The researchers incubated the cancer cells in a lab for eight hours before treating them with the cannabinoid compounds for 48 hours. Any compounds that showed signs of reducing the viability of one kind of cancer cell was then used to treat all seven kinds of cells.
After further screening and analysis, the researchers identified 10 compounds that inhibited the growth of almost all seven types of colon cancer types tested. But while the researchers were able to identify these compounds, Vrana said they are still unsure about how exactly the compounds worked to reduce the viability of the cancer cells.
“The 10 compounds we found to be effective fall into three classes, so they’re similar to each other but with small changes,” Vrana said. “We know how one of them works, which is by inhibiting the division of cells in general. We also found that the most potent and effective compounds don’t seem to work through traditional marijuana receptors, although we’re not sure of the exact mechanism yet.”
Vrana said certain types of cells, like skin and colon cells, are more susceptible to cancers because they divide very frequently: “Every time a cell divides, there’s the chance that it will mutate and keep dividing when it shouldn’t, which is how cancers can start. So, if we block that signal that’s telling cancer cells to continue to divide, that could be a way to stop that cancer.”
Vrana said that because the other compounds did not seem to be working through traditional cannabinoid signalling pathways, future research will focus on better understanding how the compounds interact with cancer cells and whether researchers can make the compounds more potent and effective.
Introduction: Colorectal cancer (CRC) is a leading cause of cancer-related deaths worldwide, and new therapeutic strategies are still required.
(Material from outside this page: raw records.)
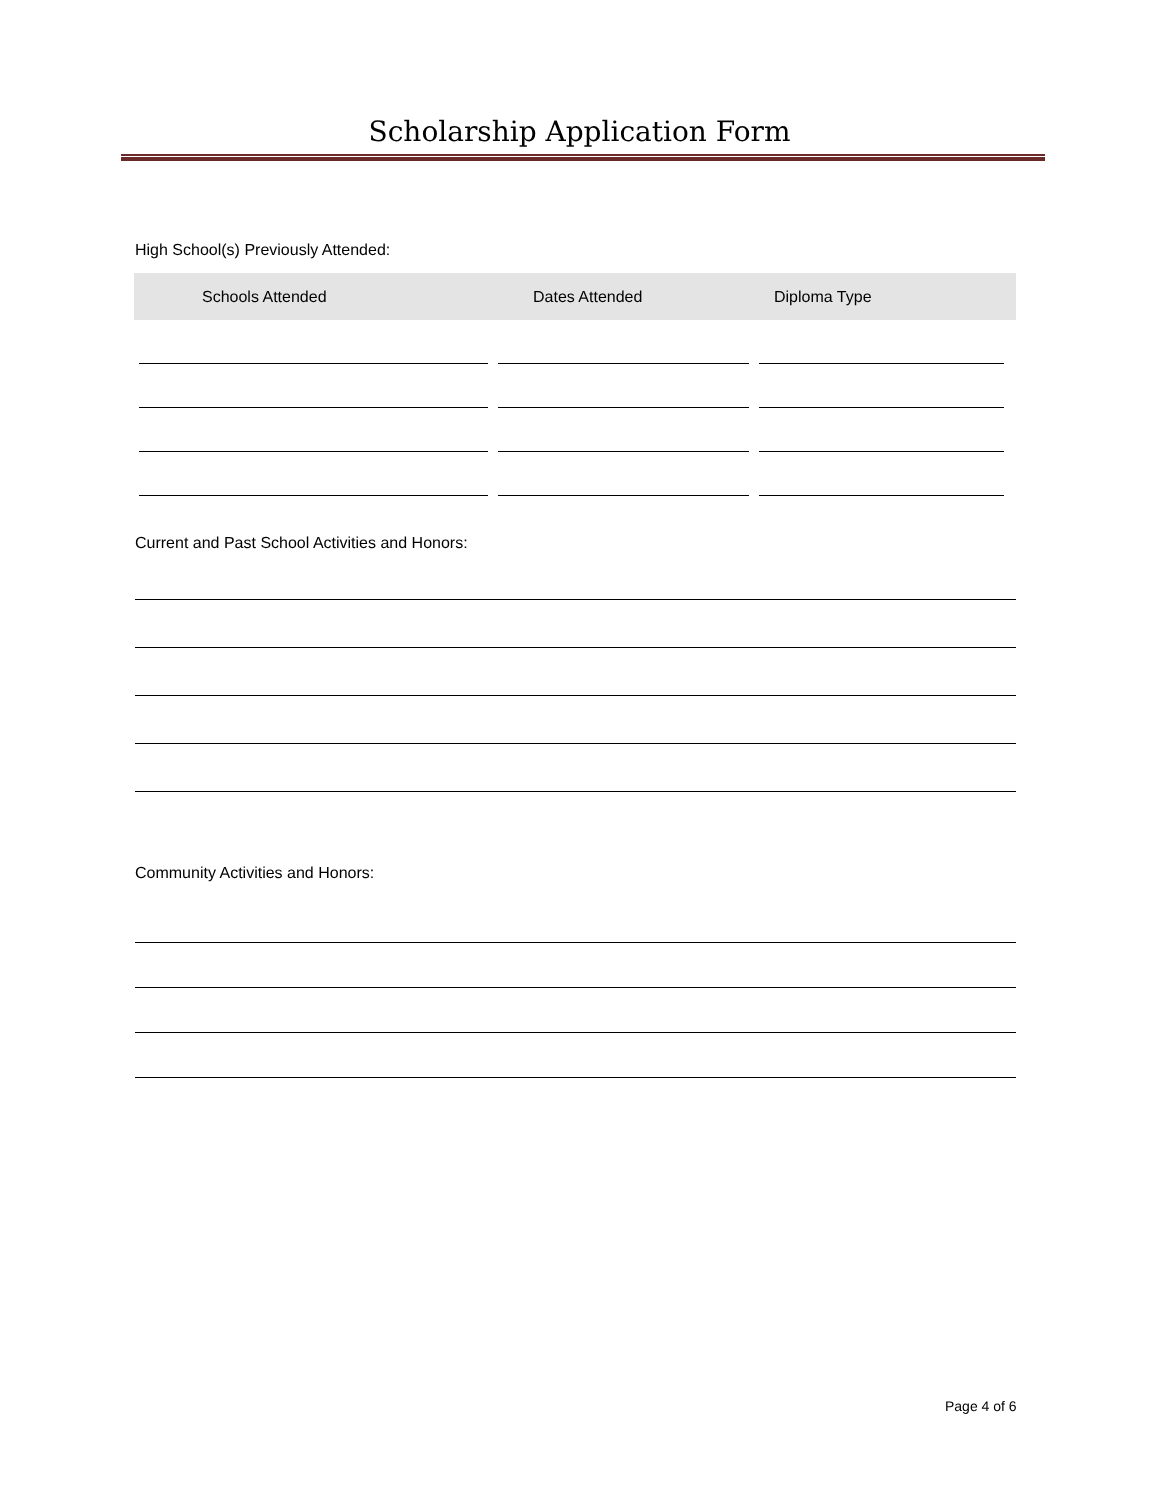Scholarship Application Form
High School(s) Previously Attended:
| Schools Attended | Dates Attended | Diploma Type |
| --- | --- | --- |
Current and Past School Activities and Honors:
Community Activities and Honors:
Page 4 of 6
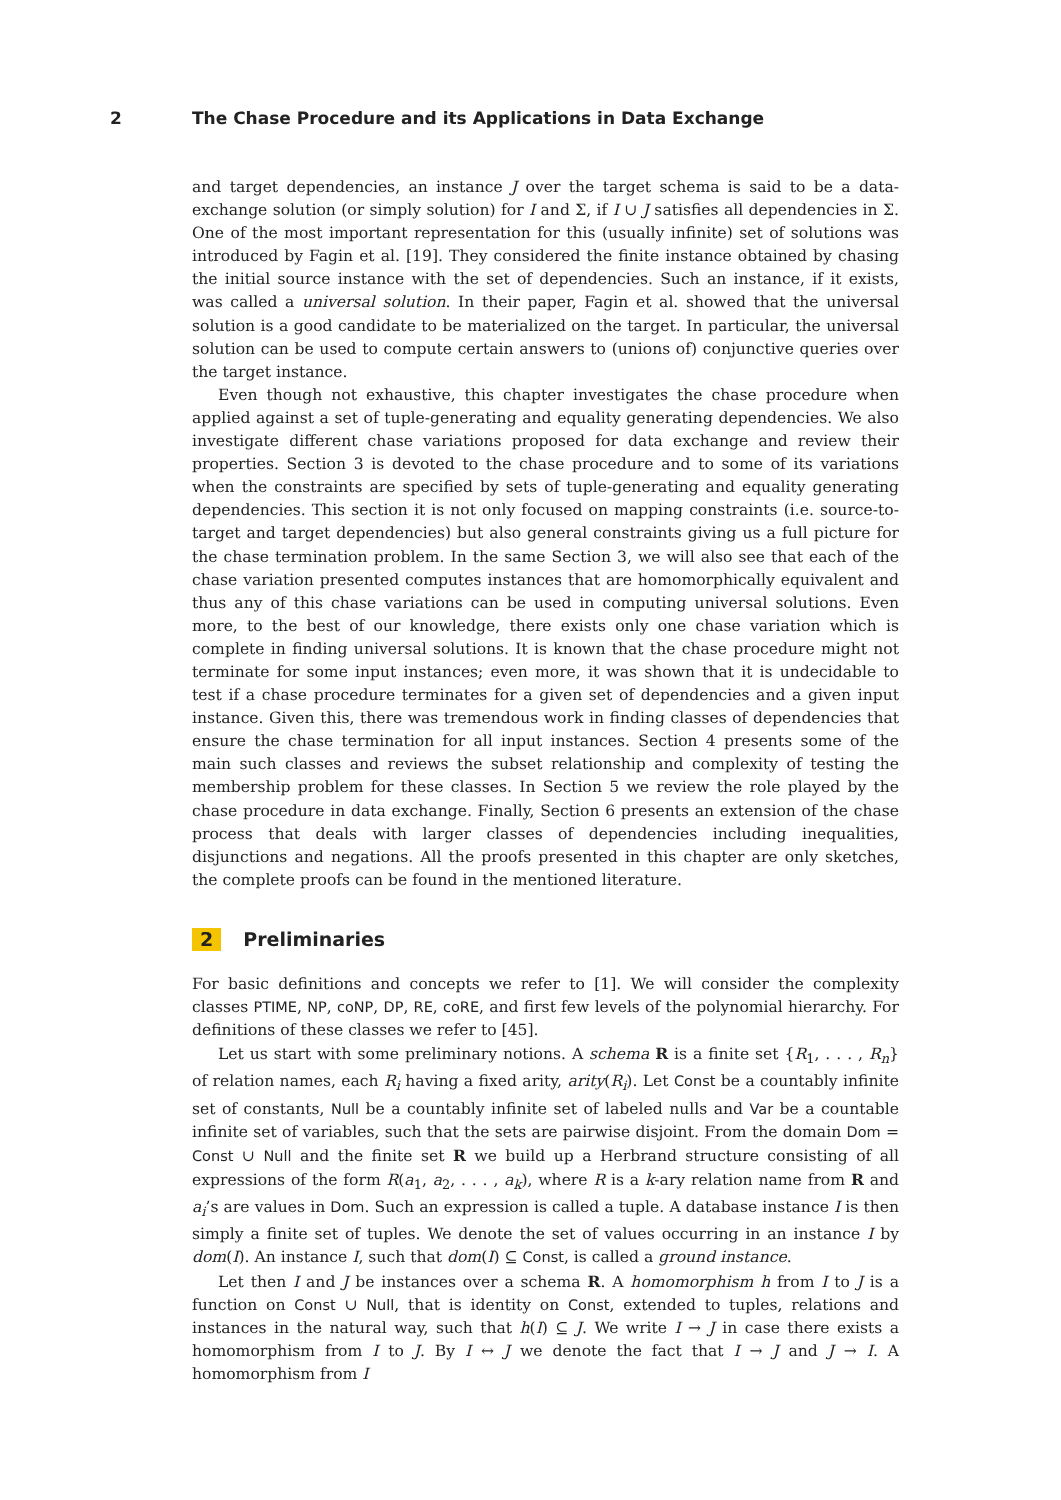2 The Chase Procedure and its Applications in Data Exchange
and target dependencies, an instance J over the target schema is said to be a data-exchange solution (or simply solution) for I and Σ, if I ∪ J satisfies all dependencies in Σ. One of the most important representation for this (usually infinite) set of solutions was introduced by Fagin et al. [19]. They considered the finite instance obtained by chasing the initial source instance with the set of dependencies. Such an instance, if it exists, was called a universal solution. In their paper, Fagin et al. showed that the universal solution is a good candidate to be materialized on the target. In particular, the universal solution can be used to compute certain answers to (unions of) conjunctive queries over the target instance.
Even though not exhaustive, this chapter investigates the chase procedure when applied against a set of tuple-generating and equality generating dependencies. We also investigate different chase variations proposed for data exchange and review their properties. Section 3 is devoted to the chase procedure and to some of its variations when the constraints are specified by sets of tuple-generating and equality generating dependencies. This section it is not only focused on mapping constraints (i.e. source-to-target and target dependencies) but also general constraints giving us a full picture for the chase termination problem. In the same Section 3, we will also see that each of the chase variation presented computes instances that are homomorphically equivalent and thus any of this chase variations can be used in computing universal solutions. Even more, to the best of our knowledge, there exists only one chase variation which is complete in finding universal solutions. It is known that the chase procedure might not terminate for some input instances; even more, it was shown that it is undecidable to test if a chase procedure terminates for a given set of dependencies and a given input instance. Given this, there was tremendous work in finding classes of dependencies that ensure the chase termination for all input instances. Section 4 presents some of the main such classes and reviews the subset relationship and complexity of testing the membership problem for these classes. In Section 5 we review the role played by the chase procedure in data exchange. Finally, Section 6 presents an extension of the chase process that deals with larger classes of dependencies including inequalities, disjunctions and negations. All the proofs presented in this chapter are only sketches, the complete proofs can be found in the mentioned literature.
2 Preliminaries
For basic definitions and concepts we refer to [1]. We will consider the complexity classes PTIME, NP, coNP, DP, RE, coRE, and first few levels of the polynomial hierarchy. For definitions of these classes we refer to [45].
Let us start with some preliminary notions. A schema R is a finite set {R<sub>1</sub>, . . . , R<sub>n</sub>} of relation names, each R<sub>i</sub> having a fixed arity, arity(R<sub>i</sub>). Let Const be a countably infinite set of constants, Null be a countably infinite set of labeled nulls and Var be a countable infinite set of variables, such that the sets are pairwise disjoint. From the domain Dom = Const ∪ Null and the finite set R we build up a Herbrand structure consisting of all expressions of the form R(a<sub>1</sub>, a<sub>2</sub>, . . . , a<sub>k</sub>), where R is a k-ary relation name from R and a<sub>i</sub>’s are values in Dom. Such an expression is called a tuple. A database instance I is then simply a finite set of tuples. We denote the set of values occurring in an instance I by dom(I). An instance I, such that dom(I) ⊆ Const, is called a ground instance.
Let then I and J be instances over a schema R. A homomorphism h from I to J is a function on Const ∪ Null, that is identity on Const, extended to tuples, relations and instances in the natural way, such that h(I) ⊆ J. We write I → J in case there exists a homomorphism from I to J. By I ↔ J we denote the fact that I → J and J → I. A homomorphism from I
Here we screened a synthetic cannabinoid library to identify compounds that uniformly reduce the viability of seven CRC cell lines.
Material and Methods: Seven distinct CRC cell lines were treated with 10 μM cannabinoid compounds (from a library of 370 molecules) for 48 h, and cell viability was subsequently measured with MTS assay. Dose–response curves were conducted for compounds that were found to reproducibly reduce cell viability of one or more cell lines.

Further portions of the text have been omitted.